Verdiem was a software corporation based in Seattle, Washington.  Verdiem is offered by Avolin.  The company was backed by venture capital. Verdiem produces the Surveyor 6 enterprise-class PC power management software.  Verdiem Surveyor enables customers to centrally control and reduce the energy used by PCs, Macs, and network devices running Cisco EnergyWise without impacting end users. Nearly 700 corporations, government agencies and universities have deployed Surveyor on over 2 million devices.

Surveyor
Surveyor is Verdiem’s enterprise class PC Power Management software.
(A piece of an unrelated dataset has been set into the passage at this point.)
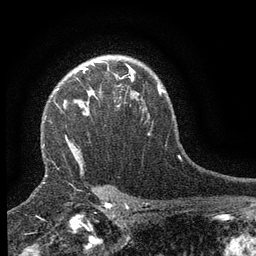
Breast MRI (dynamic contrast-enhanced), one axial slice; slice 103 of 134 in the series (ordered by position); cropped to one breast; dynamic contrast-enhanced series, time point 2 of 6 at this slice position (early post-contrast); 3 T; TE 2.7 ms, TR 5.5 ms; 1.2 mm slice thickness; 256 × 256 image matrix, field of view 160 × 160 mm. Female patient.
Annotated regions visible in this slice (semi-automatically segmented with operator editing):
- enhancing-tissue mask used for the functional tumour volume (all voxels passing the contrast-enhancement thresholds inside the analysis volume; usually the tumour): box from (x=56, y=66) to (x=133, y=98) px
The product allows the central administration of power management settings for networked PCs. Intelligent policies maximize energy savings by placing machines into a lower power states without interfering with end-user productivity, desktop maintenance or upgrades. More recent releases include a Sustainability Dashboard.
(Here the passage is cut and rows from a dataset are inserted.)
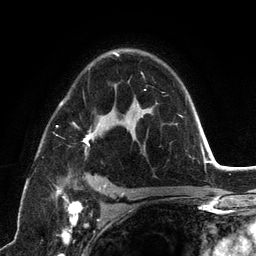
Breast MRI (dynamic contrast-enhanced), one axial slice; position 83 of 134 along the scan axis; cropped to one breast; dynamic contrast-enhanced series, time point 2 of 6 at this slice position (early post-contrast); 3 T; TE 2.8 ms, TR 7.3 ms; 256 × 256 image matrix. Female patient.
Annotated regions visible in this slice (semi-automatic segmentation, software-assisted and operator-edited):
- enhancing-tissue mask used for the functional tumour volume (all voxels passing the contrast-enhancement thresholds inside the analysis volume; usually the tumour): bounding box <54,53,191,198> (left, top, right, bottom; pixels)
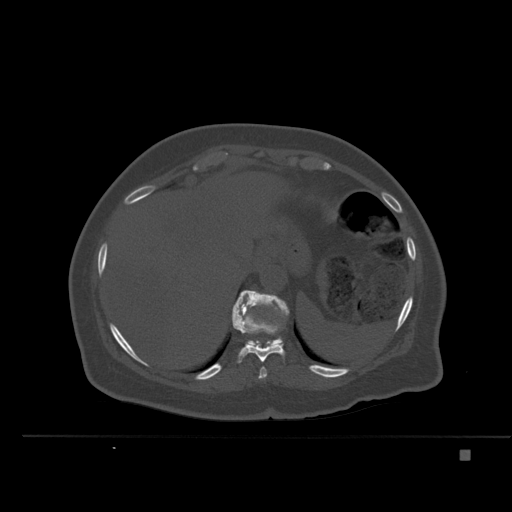
CT including the spine, one axial slice. Position 281 of 477 along the scan axis. Bone window (W 1800 / L 400 HU). 1.5 mm slice thickness. 512 × 512 image matrix, field of view 422 × 422 mm. Female patient, age 74 years. Case-level facts recorded for this patient, not image findings: primary cancer: colon.
Annotated regions visible in this slice (semi-automatic segmentation, software-assisted and operator-edited):
- T10 vertebra: bounding box <233,302,285,363> (left, top, right, bottom; pixels)
- T11 vertebra: <232,290,290,345>
- T9 vertebra: <258,367,267,379>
Verdiem announced the Surveyor 6 Spring Edition on March 6, 2012, which allows companies to "more accurately track and manage energy consumption and costs across international boundaries, rates, and currencies"

Case studies

There are number of case studies showing varying amounts of success in energy reduction, including:
a Salix report contrasted similar sized (3,500) PowerMAN and Verdiem projects at the University of Sussex and the University of the West of England with payback periods of 0.5 and 2.5 years respectively.
Cadbury, with a 30% reduction of energy costs
the City of Boston, with a 44% reduction in PC power consumption, saving between $24,000 and $72,000 per year.
the National Institutes of Health, saving an average of 953,678 kWh of electricity or about $71,000 annually.